= DATA TO PROCESS =
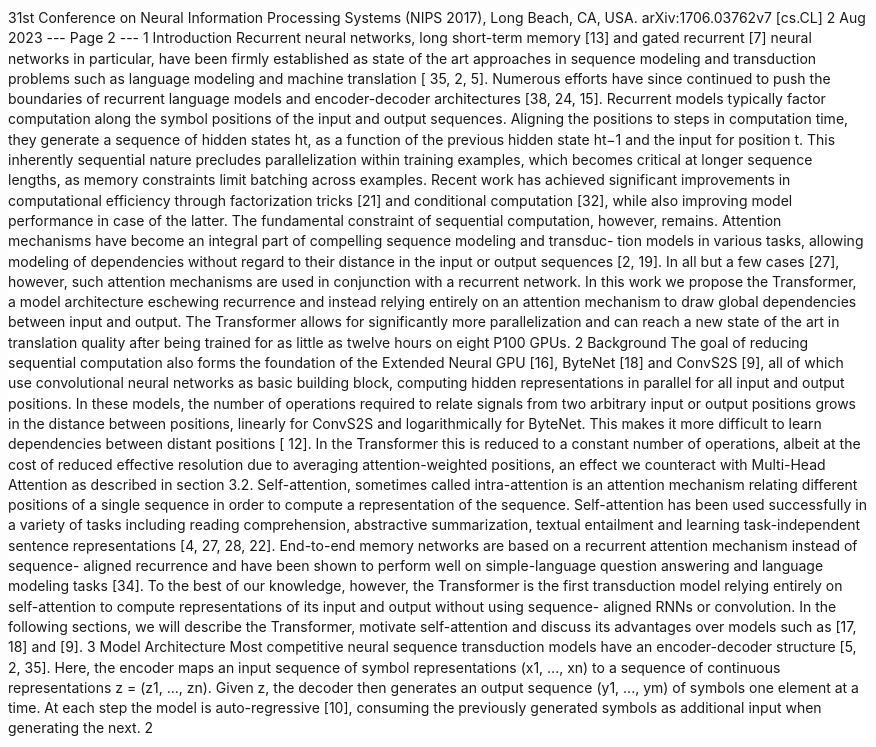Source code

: 31st Conference on Neural Information Processing Systems (NIPS 2017), Long Beach, CA, USA.
arXiv:1706.03762v7  [cs.CL]  2 Aug 2023
--- Page 2 ---
1 Introduction
Recurrent neural networks, long short-term memory [13] and gated recurrent [7] neural networks
in particular, have been firmly established as state of the art approaches in sequence modeling and
transduction problems such as language modeling and machine translation [ 35, 2, 5]. Numerous
efforts have since continued to push the boundaries of recurrent language models and encoder-decoder
architectures [38, 24, 15].
Recurrent models typically factor computation along the symbol positions of the input and output
sequences. Aligning the positions to steps in computation time, they generate a sequence of hidden
states ht, as a function of the previous hidden state ht−1 and the input for position t. This inherently
sequential nature precludes parallelization within training examples, which becomes critical at longer
sequence lengths, as memory constraints limit batching across examples. Recent work has achieved
significant improvements in computational efficiency through factorization tricks [21] and conditional
computation [32], while also improving model performance in case of the latter. The fundamental
constraint of sequential computation, however, remains.
Attention mechanisms have become an integral part of compelling sequence modeling and transduc-
tion models in various tasks, allowing modeling of dependencies without regard to their distance in
the input or output sequences [2, 19]. In all but a few cases [27], however, such attention mechanisms
are used in conjunction with a recurrent network.
In this work we propose the Transformer, a model architecture eschewing recurrence and instead
relying entirely on an attention mechanism to draw global dependencies between input and output.
The Transformer allows for significantly more parallelization and can reach a new state of the art in
translation quality after being trained for as little as twelve hours on eight P100 GPUs.
2 Background
The goal of reducing sequential computation also forms the foundation of the Extended Neural GPU
[16], ByteNet [18] and ConvS2S [9], all of which use convolutional neural networks as basic building
block, computing hidden representations in parallel for all input and output positions. In these models,
the number of operations required to relate signals from two arbitrary input or output positions grows
in the distance between positions, linearly for ConvS2S and logarithmically for ByteNet. This makes
it more difficult to learn dependencies between distant positions [ 12]. In the Transformer this is
reduced to a constant number of operations, albeit at the cost of reduced effective resolution due
to averaging attention-weighted positions, an effect we counteract with Multi-Head Attention as
described in section 3.2.
Self-attention, sometimes called intra-attention is an attention mechanism relating different positions
of a single sequence in order to compute a representation of the sequence. Self-attention has been
used successfully in a variety of tasks including reading comprehension, abstractive summarization,
textual entailment and learning task-independent sentence representations [4, 27, 28, 22].
End-to-end memory networks are based on a recurrent attention mechanism instead of sequence-
aligned recurrence and have been shown to perform well on simple-language question answering and
language modeling tasks [34].
To the best of our knowledge, however, the Transformer is the first transduction model relying
entirely on self-attention to compute representations of its input and output without using sequence-
aligned RNNs or convolution. In the following sections, we will describe the Transformer, motivate
self-attention and discuss its advantages over models such as [17, 18] and [9].
3 Model Architecture
Most competitive neural sequence transduction models have an encoder-decoder structure [5, 2, 35].
Here, the encoder maps an input sequence of symbol representations (x1, ..., xn) to a sequence
of continuous representations z = (z1, ..., zn). Given z, the decoder then generates an output
sequence (y1, ..., ym) of symbols one element at a time. At each step the model is auto-regressive
[10], consuming the previously generated symbols as additional input when generating the next.
2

= WORK REQUEST =
Can you give the lines starting with the line with "Beach, CA, USA." and going on through the line with "transduction problems such" again, swapping "machine translation" for "speech recognition" and leaving everything else unchanged?

= RESPONSE TO THE EXERCISE =
: 31st Conference on Neural Information Processing Systems (NIPS 2017), Long Beach, CA, USA.
arXiv:1706.03762v7  [cs.CL]  2 Aug 2023
--- Page 2 ---
1 Introduction
Recurrent neural networks, long short-term memory [13] and gated recurrent [7] neural networks
in particular, have been firmly established as state of the art approaches in sequence modeling and
transduction problems such as language modeling and speech recognition [ 35, 2, 5]. Numerous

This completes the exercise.